Despertó con un sobresalto; su respiración se condensaba en el frío aire nocturno. El hechicero que habia asesinado se había puesto rígido, y la sangre seca crepitó débilmente cuando el yordle se movió. Con lentitud y cuidado, apartó el cadáver del guerrero y se sentó, al mismo tiempo que hacía una mueca debido a lo entumecido que tenía el cuerpo. El yordle recorrió el bosque con los ojos, y por un momento, su exhausta mente no supo dónde estaba ni cómo había llegado allí. Pero luego, cuando el palpitante dolor de las heridas penetró en su conciencia y percibió una sensación de vacío en el pecho, y recordó.

Cansado, se puso de pie e intentó orientarse. Desde lejos le llegaban los sonidos de la legión de hechiceros y el crepitar de las hogueras.

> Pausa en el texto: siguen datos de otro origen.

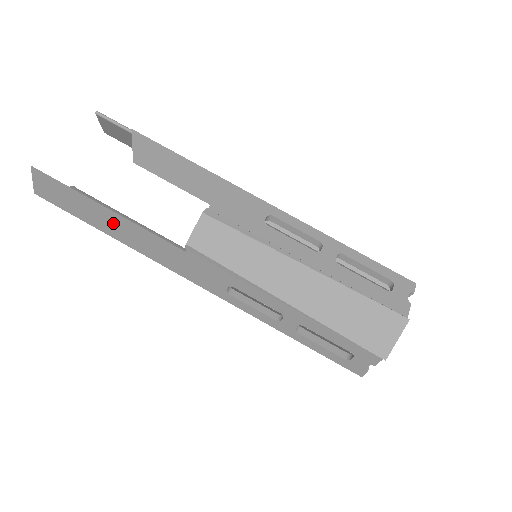
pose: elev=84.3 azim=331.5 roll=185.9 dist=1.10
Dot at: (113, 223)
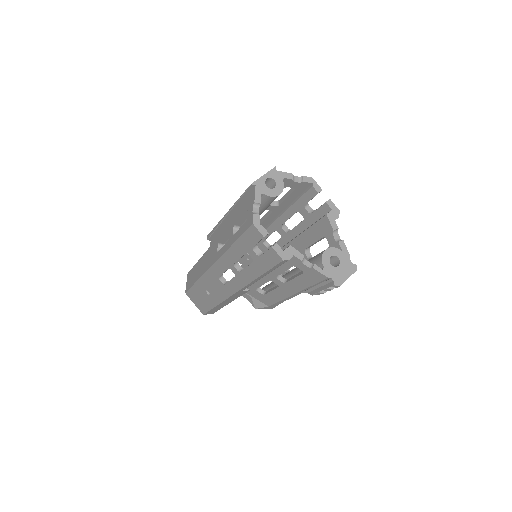
Dot at: (198, 269)
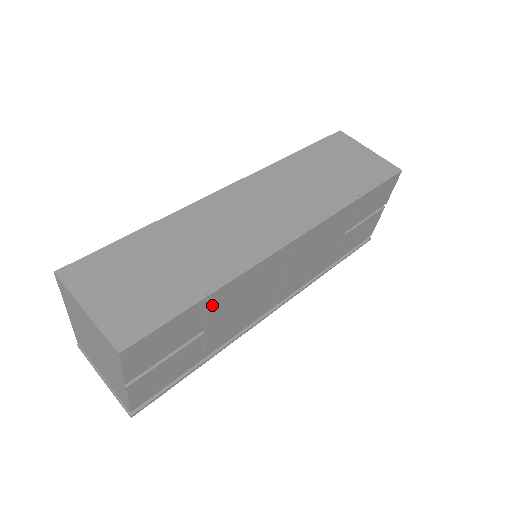
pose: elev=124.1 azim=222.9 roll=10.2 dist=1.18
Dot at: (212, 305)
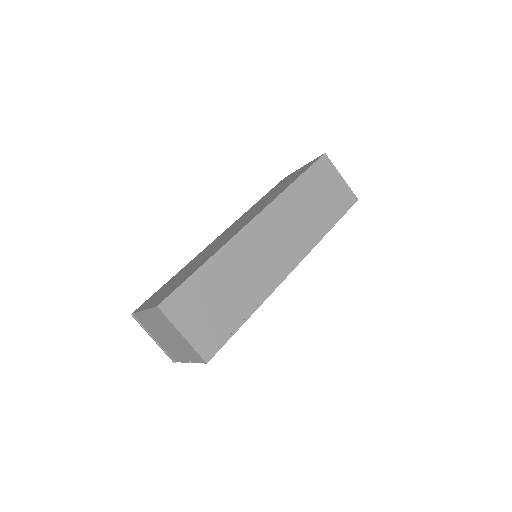
Dot at: occluded
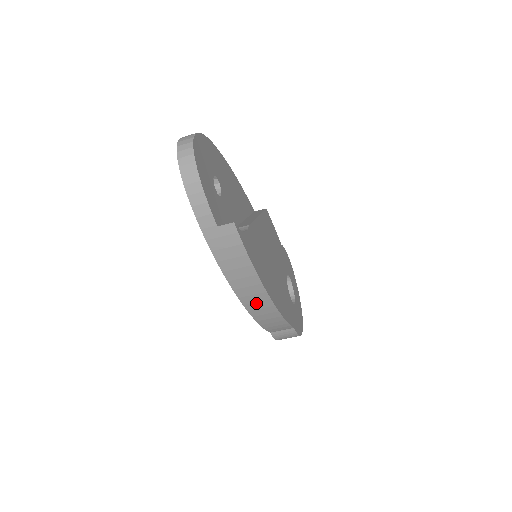
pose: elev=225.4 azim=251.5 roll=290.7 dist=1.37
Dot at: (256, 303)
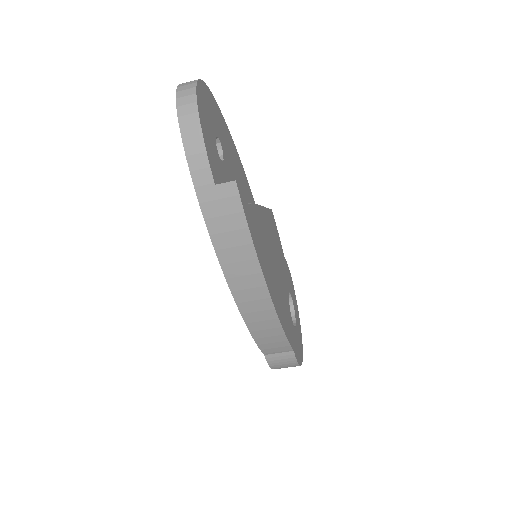
Dot at: (252, 302)
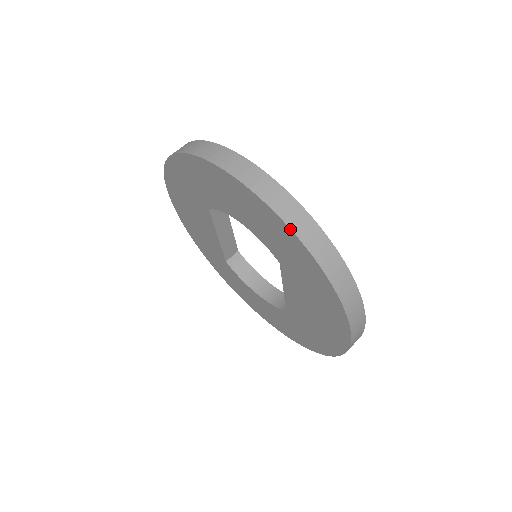
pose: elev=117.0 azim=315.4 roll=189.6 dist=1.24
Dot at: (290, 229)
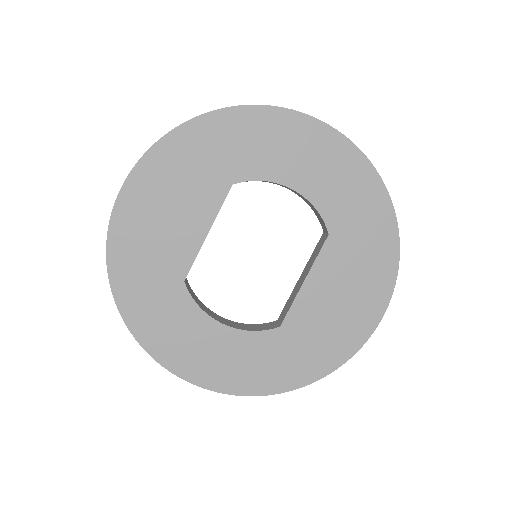
Dot at: occluded
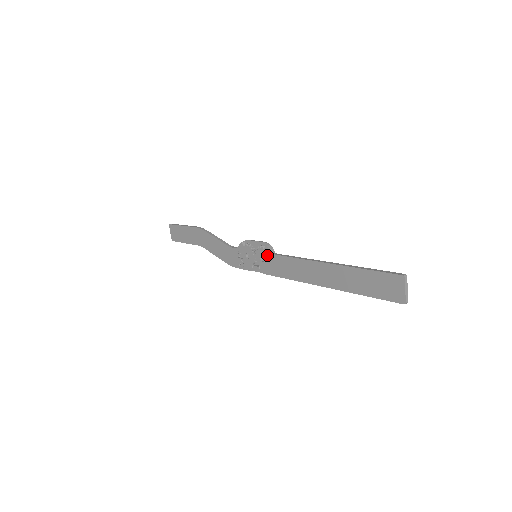
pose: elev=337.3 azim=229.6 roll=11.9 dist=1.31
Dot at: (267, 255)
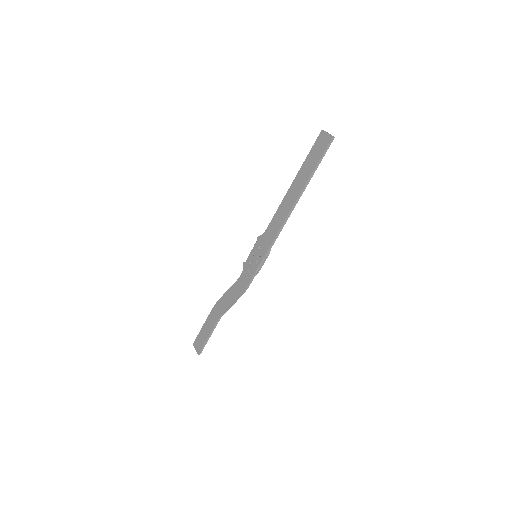
Dot at: (261, 240)
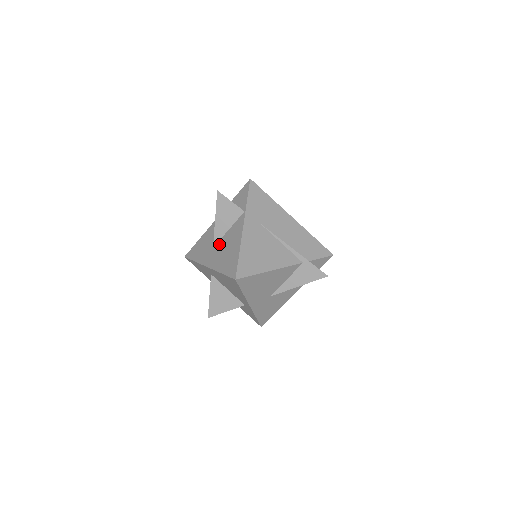
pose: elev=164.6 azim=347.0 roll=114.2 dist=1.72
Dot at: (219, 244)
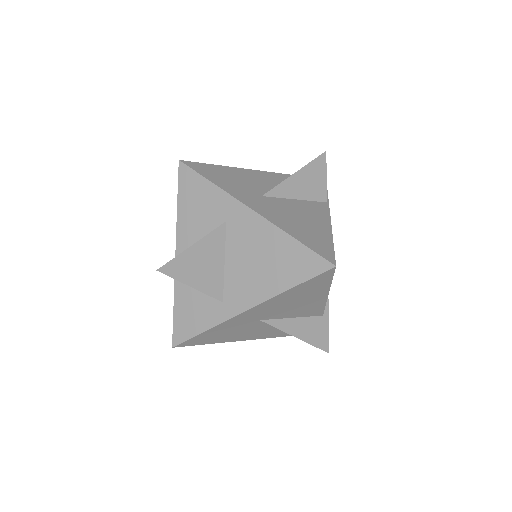
Dot at: (278, 201)
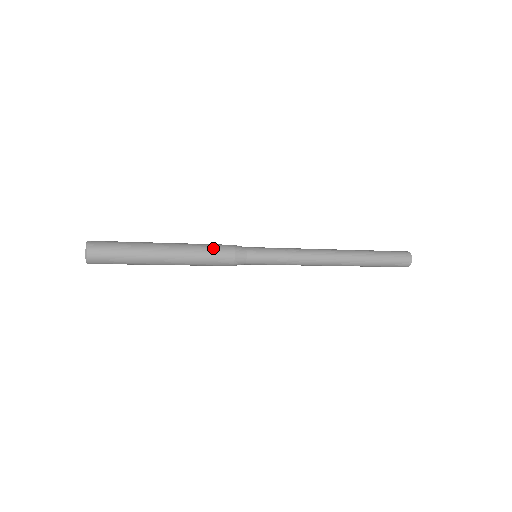
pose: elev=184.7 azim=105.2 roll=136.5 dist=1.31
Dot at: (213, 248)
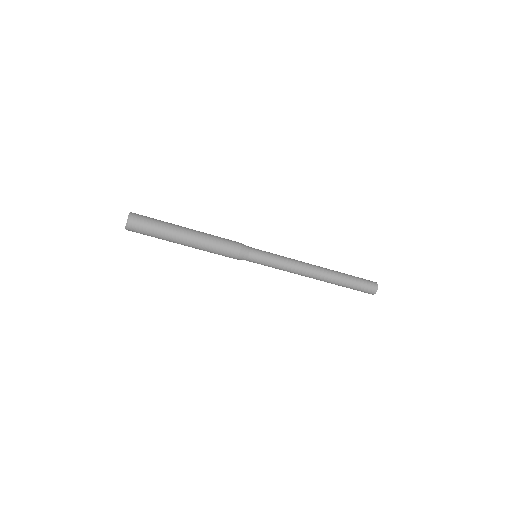
Dot at: (224, 238)
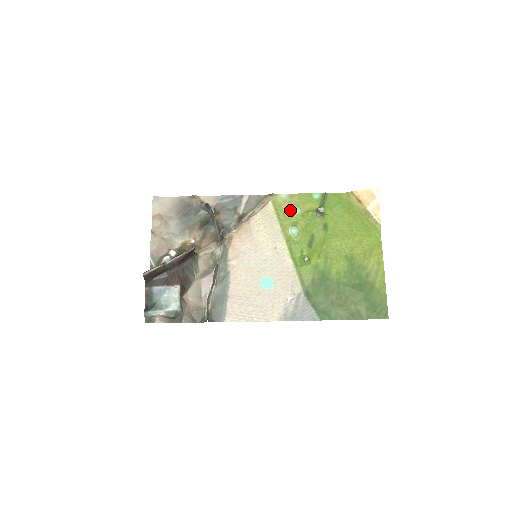
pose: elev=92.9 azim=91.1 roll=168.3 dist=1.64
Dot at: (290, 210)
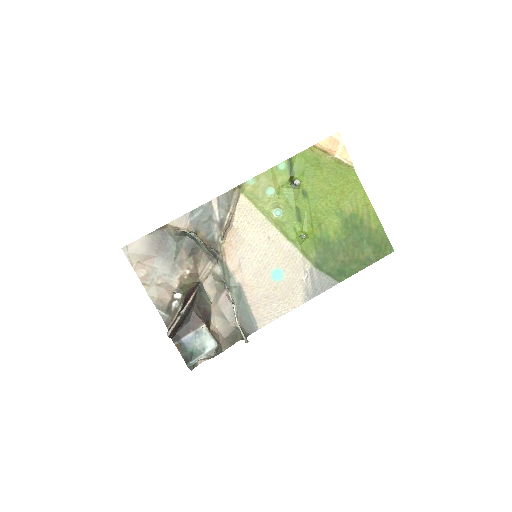
Dot at: (264, 193)
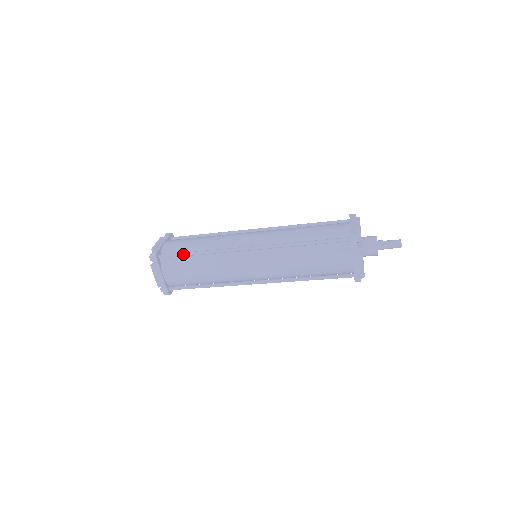
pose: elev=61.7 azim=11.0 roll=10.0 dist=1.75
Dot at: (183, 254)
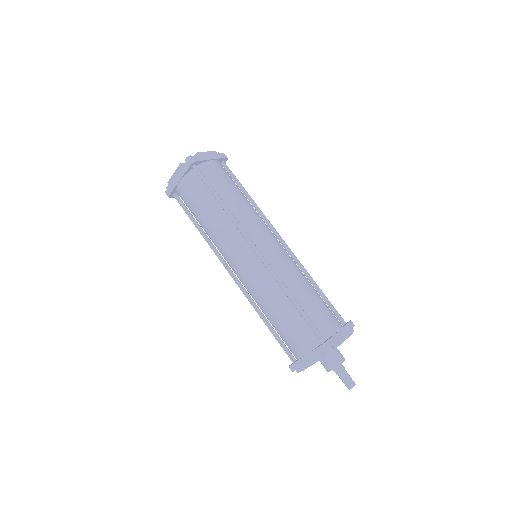
Dot at: (211, 188)
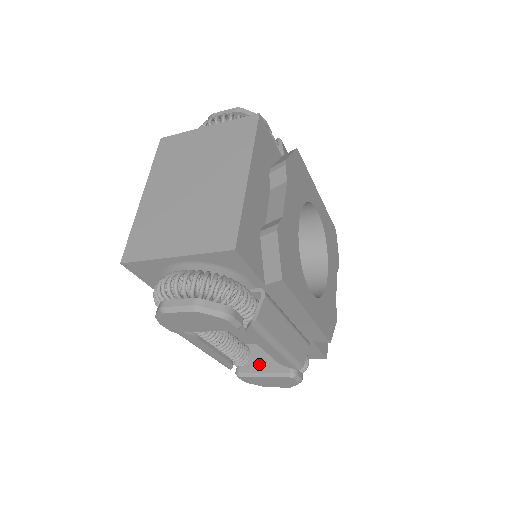
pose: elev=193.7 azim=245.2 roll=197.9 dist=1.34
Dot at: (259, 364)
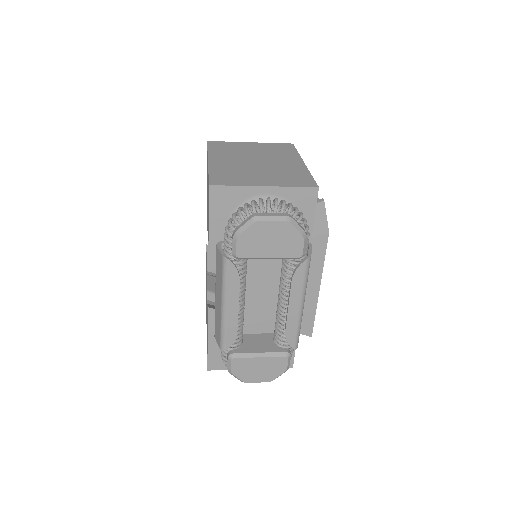
Dot at: (254, 347)
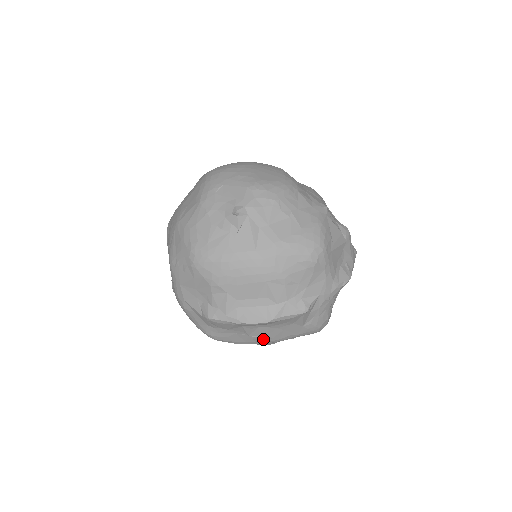
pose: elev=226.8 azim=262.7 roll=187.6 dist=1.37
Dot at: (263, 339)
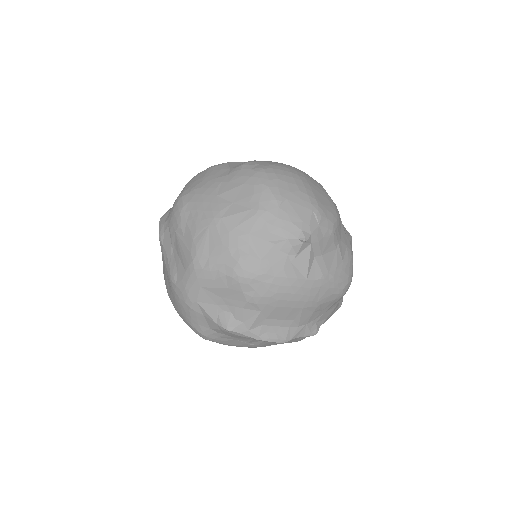
Dot at: (257, 346)
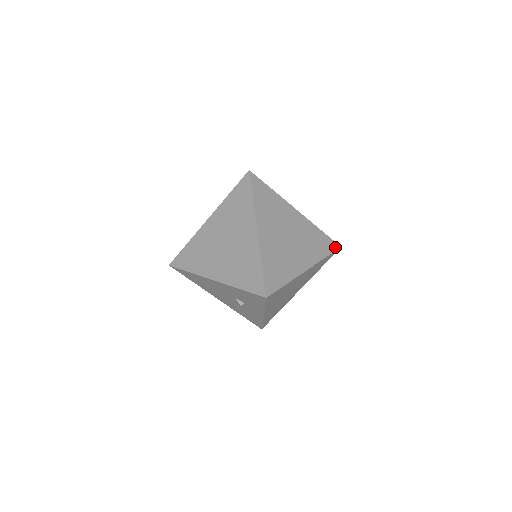
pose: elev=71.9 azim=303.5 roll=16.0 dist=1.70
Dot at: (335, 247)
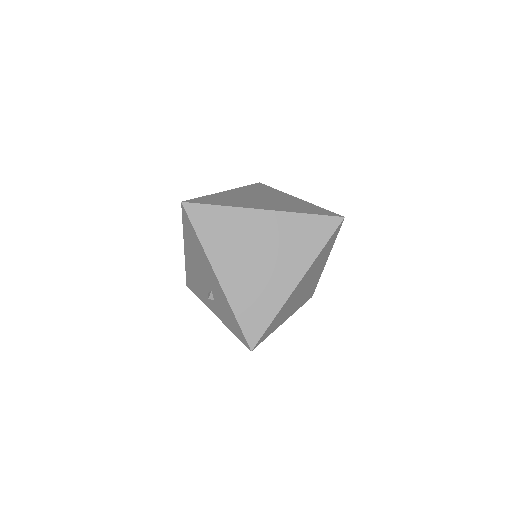
Dot at: (310, 297)
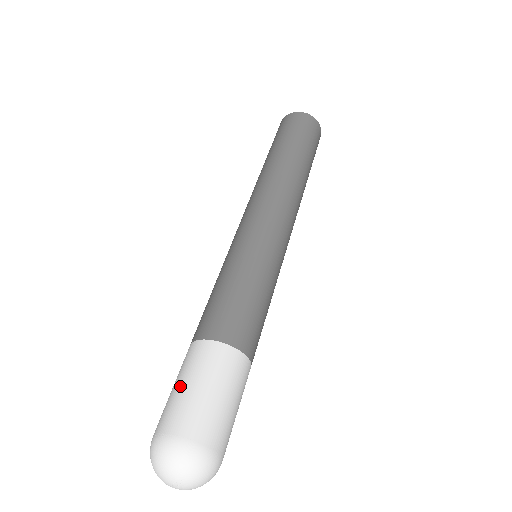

«El ruido parece el de una reunión verdaderamente solemne —pensó Veigar con una sonrisa despiadada—. Saborea los amargos frutos de tu victoria, Hullheredar, tu el hechicero que intento jugar conmigo, fuiste tu quien después de Mordekaiser, intento con poco esfuerzo quitarme la cordura, que ironico que tenga que ser yo quien te lo arrebate todo. Nunca deberías haber intentado oponer tu voluntad a la mía. En nombre de la tierra perdida de Bandle, te haré pagar.»

No había modo de saberlo con certeza, pero parecía que al menos la mitad de los supervivientes habían regresado al campamento. Si Hullheredar seguía el mismo ritual que el cabron de Erenlish, estaría junto al fuego, bebiendo y comiendo con el resto de la manada casi hasta el amanecer.